Enabling Row and Column Security

In order to use row and column security statements in policies, end user impersonation must be enabled for tabular operations on the database by the query engine. This means the query engine passes the details of the original end user making the query, when it applies a query to the database. This allows identity policies to be applied according to the actual user submitting the query (and not according to intermediate credentials of the query engine when it applies the query).
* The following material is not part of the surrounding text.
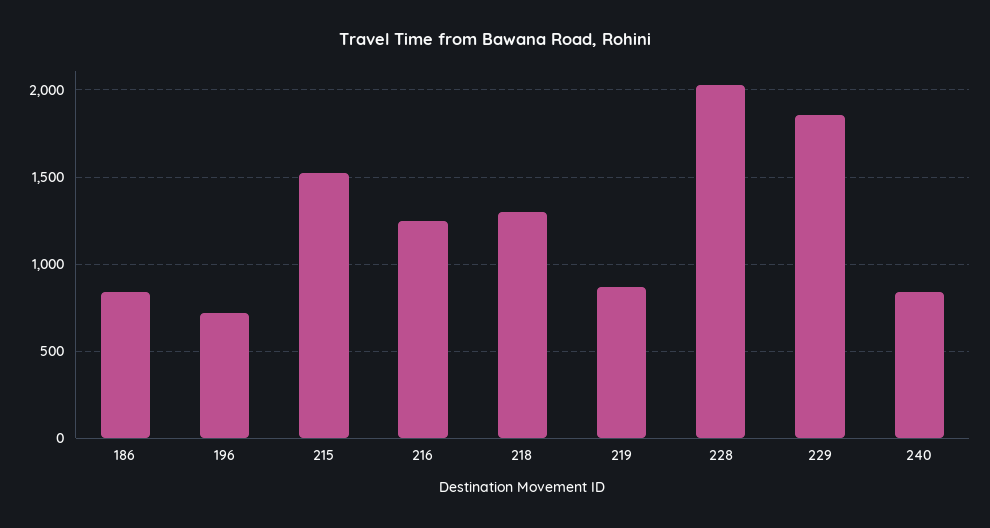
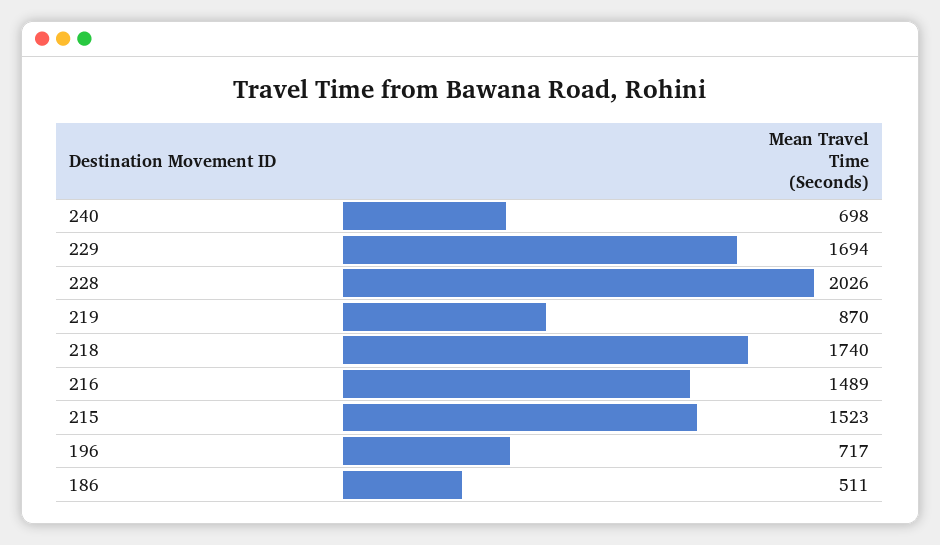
186: 850 -> 511
216: 1250 -> 1489
218: 1300 -> 1740
229: 1850 -> 1694
240: 850 -> 698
Row and column security, and user impersonation. are applied as statements in the Identity Policy, like this:

{
  "Version": "2012-10-17",
  "Statement": [
     {
      "Sid": "Get row and column security configuration for Tabular operations",
      "Effect": "Allow",
      "Action": "s3:TabularGetRowColumnSecurity",
      "Resource":  ["arn:aws:s3:::my_bucket/my_schema/*"]
    },
    {
      "Sid": "Allow end user impersonation on Tabular operations",
      "Effect": "Allow",
      "Action": "s3:TabularEndUserImpersonation",
      "Resource":  ["arn:aws:s3:::*"]
    },
   ...
  ]
}

You can accomplish the same by adding these Custom statements to policies: Database/Advanced Security/EndUserImpersonation, and TabularGetRowColumnSecurity.